Members waved large cut-out hands to the passers-by and held up a variety of signs expressing displeasure about Plant Manager Rick Wilbur and Labor Relations Manager Ron Richards at Blaw-Knox.
The strike began March 16, but even in recent days negotiations are ongoing between the company, union and a federal mediator.
"Everybody deserves a fair shake. It is about dividing things in our society in a fair and just way," Hull said. "We need stronger labor laws. We need fair trade, not just free trade. We need a level playing field, so we don't lose these jobs."
Hull said more than 2 million jobs have been lost nationally in the past year, but Illinois alone has lost more than 200,000 jobs. Calculated out, the state has only 5 percent of the nation's population, so the loss of jobs rate has been twice that of the rest of the nation, he said.
"This has to do in part with NAFTA (North American Free Trade Agreement), and partly due to the kind of manufacturing jobs we have in Illinois," he said.
He said there is a need to reform the corporate tax structure and businesses need to be given the right kinds of incentives so that jobs stay in the U.S.
Hull hopes to speak to UAW Local 916 President Mike Coventry in detail about the negotiation to learn why the strike hasn't been settled. Hull said he understands the negotiations process must be kept private.
"We are very glad that Mr. Hull was able to take time out of his busy schedule to stop by and show support for not only this union, but for all working people across the country," Coventry said.
A former member of Cannery Warehousemen Workers Local Union 679, Hull said he was never on strike. "I was asked to come here and be supportive of the effort here," Hull said. "I held a union card for three years -- 1962, '63 and '64."

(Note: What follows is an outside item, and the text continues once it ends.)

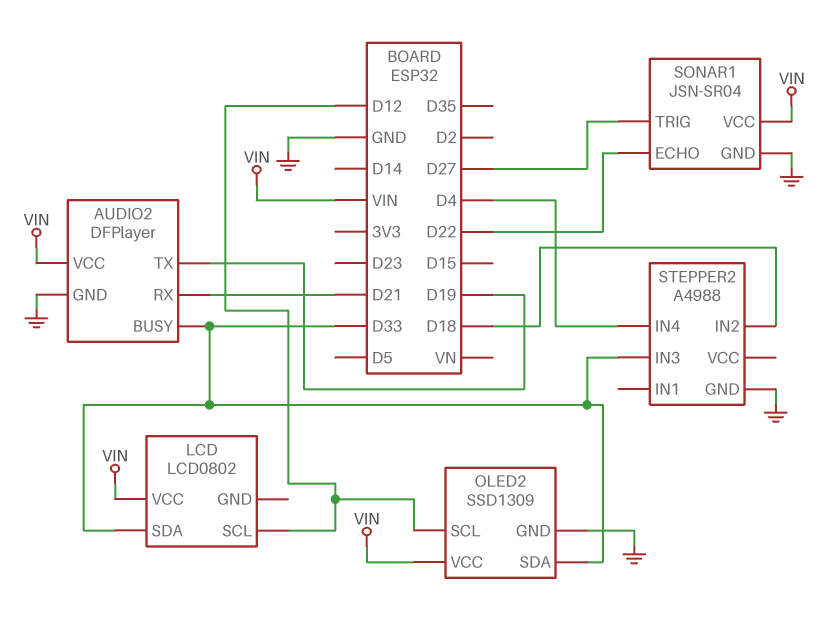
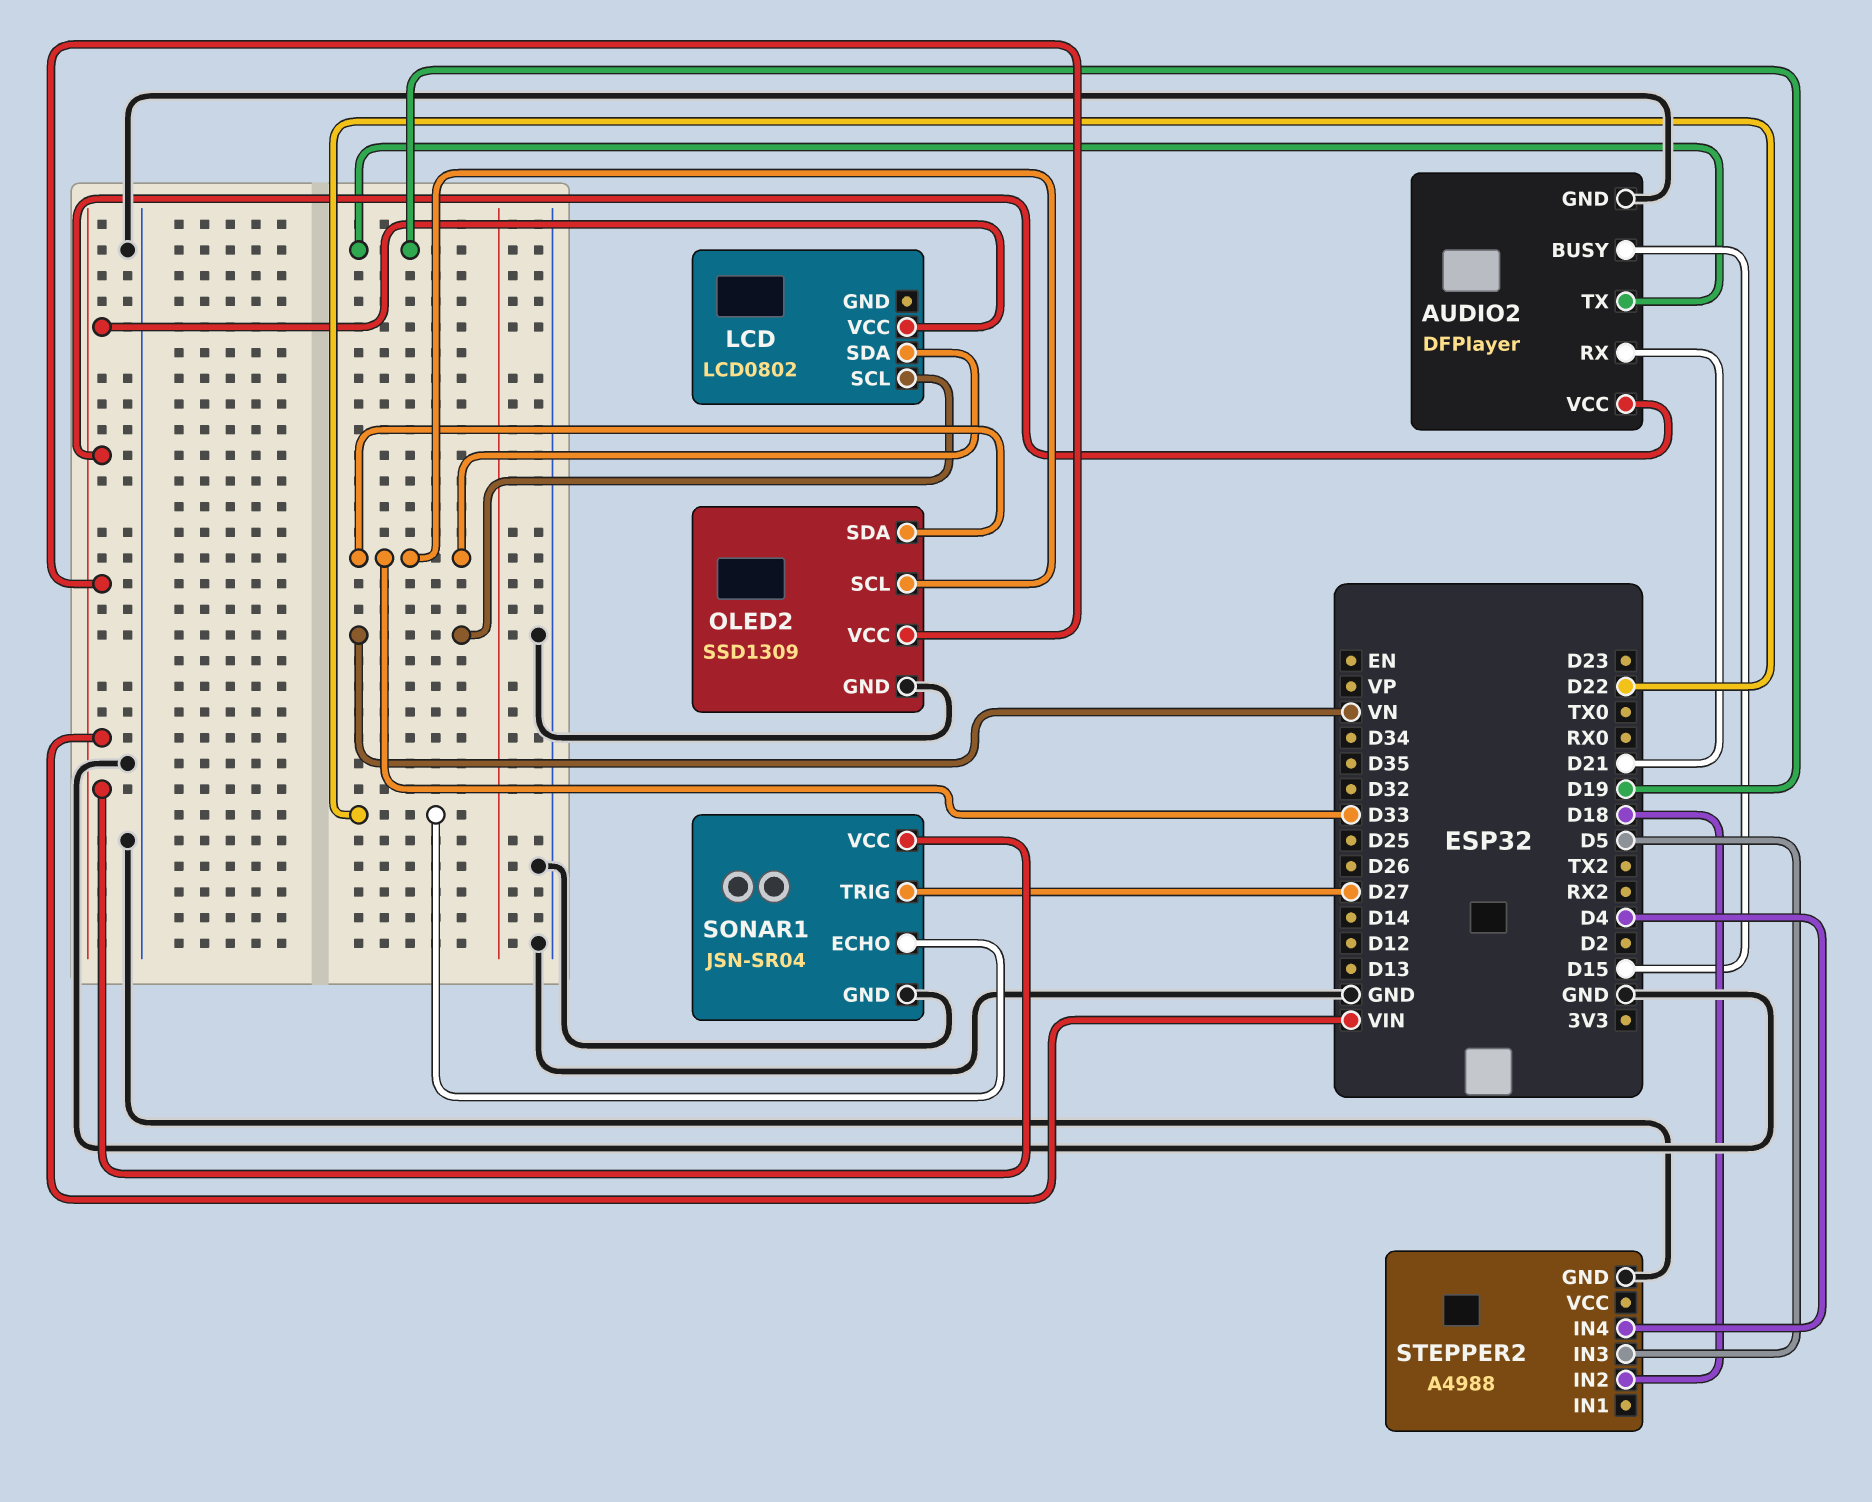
AUDIO2 pin BUSY: D33 -> D15
LCD pin SCL: D12 -> VN
OLED2 pin SCL: D12 -> D33
STEPPER2 pin IN3: D33 -> D5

A Blaw-Knox worker since 1979, Steve Lee of Cooks Mill said losing jobs to foreign countries is hurting many local companies. Blaw-Knox has lost jobs to India and China, he said.
"I'm just worried about all the work going overseas," said Lee. "How can we be a world power if we make nothing?"
With 25 years' experience, Mary Etta Thomas of Mount Zion said working the picket line in six-hour shifts is difficult.
"These days are long. I'd rather be working," Thomas said. "I want to go back to work. This hurts the economy of Mattoon, and the area."
But, she said, clarification in the Blaw-Knox Ingersoll-Rand contract is needed, first.
About 156 workers remain on strike.
The Mattoon plant opened in 1955 with production in full swing in 1956. Blaw Knox in recent years employed more than 400 workers, but recently that number hovered around 150.